What really is an employer brand? 

When we think about employer brand, we are thinking about the reputation a company has as an employer in the talent marketplace. It’s what people think of the company from a career perspective and what they say when discussing the company as a place to work.

An employer brand is dynamic and changing and can change quickly depending on activities that happen in the company (think acquisitions, think layoffs), and yet can also go through long periods of stability too. But over time it is something that never rests.

An employer brand also manifests itself in different ways depending on the context. For example it will be different internally and externally, and also have a different flavour in different geographic areas. It will likely also be different between people who work in offices and people work in factories, for example. Sometimes it can be different simply because different managers treat people differently in different locations.

The reality of working at your company is more complicated and more nuanced than any single opinion. 

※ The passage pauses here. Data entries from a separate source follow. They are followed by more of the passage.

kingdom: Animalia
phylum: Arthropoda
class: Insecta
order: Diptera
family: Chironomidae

The perception of a company is the opinion someone has formed based on the information they have to hand. The truth is the everyday lived reality of people working in the organisation and what they actually experience. As you will already understand from your own experience of joining a company, what people think about the company is only a fraction of the reality to be discovered behind the scenes one you have joined. People will think what they want to think about you based on what they have heard and perhaps personally experienced. 

The fact that your employer brand is a perception that cannot be directly controlled is an important realisation for your employer branding work. Recognising that a perception cannot be directly changed by any of your actions is transformational in the way you approach your work. 

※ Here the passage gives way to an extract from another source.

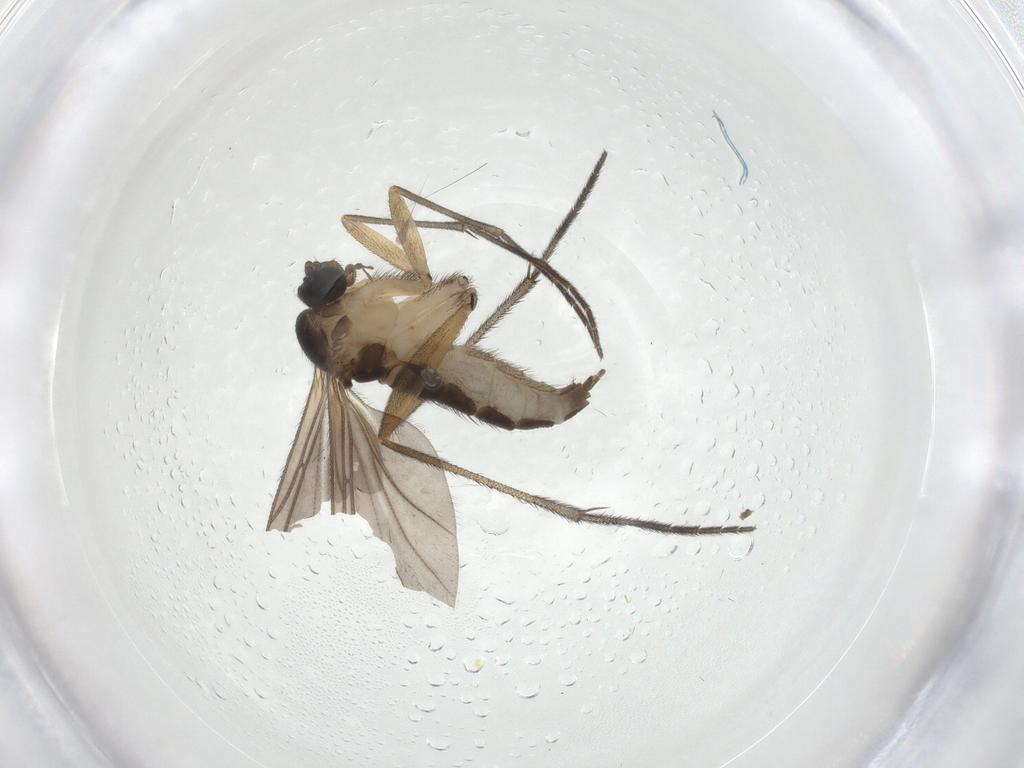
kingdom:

Employer Brand is the perception people have about your company as an employer.

Employer Value Proposition is the articulation of the truth about what it is like to work at the company.

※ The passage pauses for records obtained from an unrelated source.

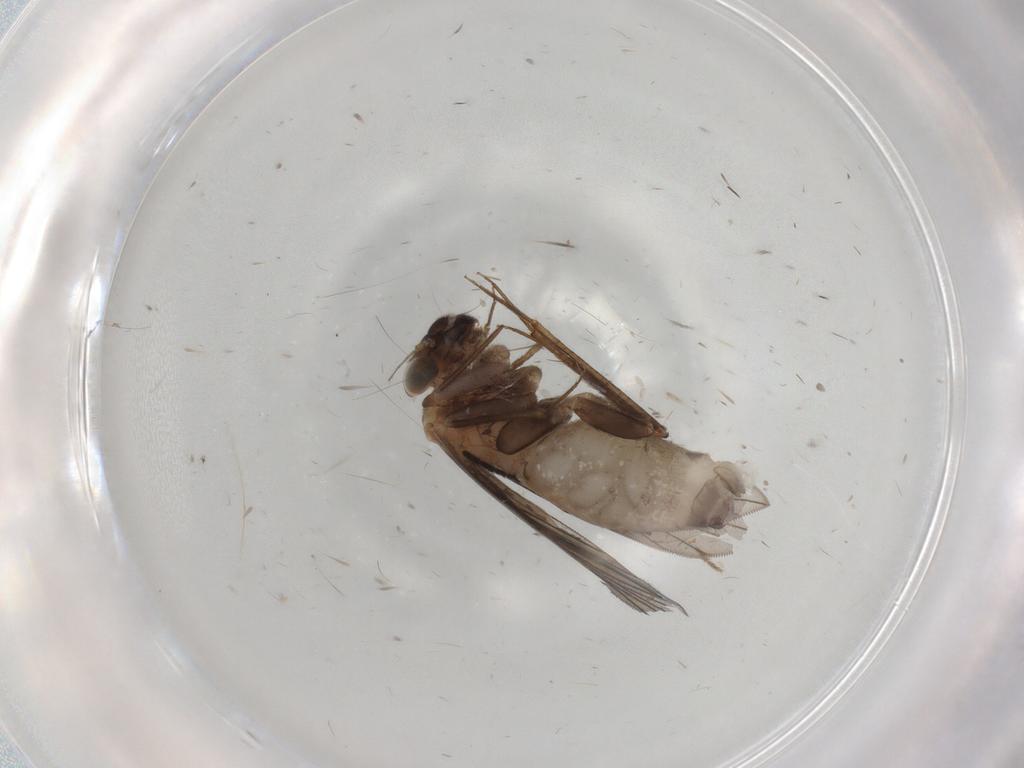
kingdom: Animalia
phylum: Arthropoda
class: Insecta
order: Psocodea
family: Lepidopsocidae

Now there is no company on the planet that is perfect in every way, so when you think about the truth you need to be authentic in how you portray it for two reasons: 

  1. When someone joins the company they should not be surprised at what they find. If the reality of what they experience is vastly different from what they were sold at the outset, they will not last long at the company.
  2. You want people to join the company and succeed and the people most likely to succeed are the ones that are equipped to thrive in your cultural environment. They will be able to propel their careers forward because of the good things you have to offer and because they are resilient to the bad things.

We will cover more of this in a future post, but to clarify these thoughts here is a fictitious example.

Imagine a company with an inspiring leader, an exciting suite of products, and yet with weak management and a propensity for changing direction very rapidly with no warning.

To succeed in such a company you will of course need to be excited about the products, be capable in performing the job at hand, but also be someone who can get work done independently of leadership, be comfortable with uncertainty and resilient to rapid changes.

When you portray your own company you need to do so in an authentic way which attracts people who are likely to succeed and discourages those who are not.

Another way of looking at the tension between Employer Brand and Employer Value Proposition is as yin (Employer Brand as the passive, receptive aspect) and yang (EVP, the active aspect). 

Both are always intertwined and continually exert a force on each other. You can change your EVP to influence your Employer Brand, and the Employer Brand influences how you portray your EVP.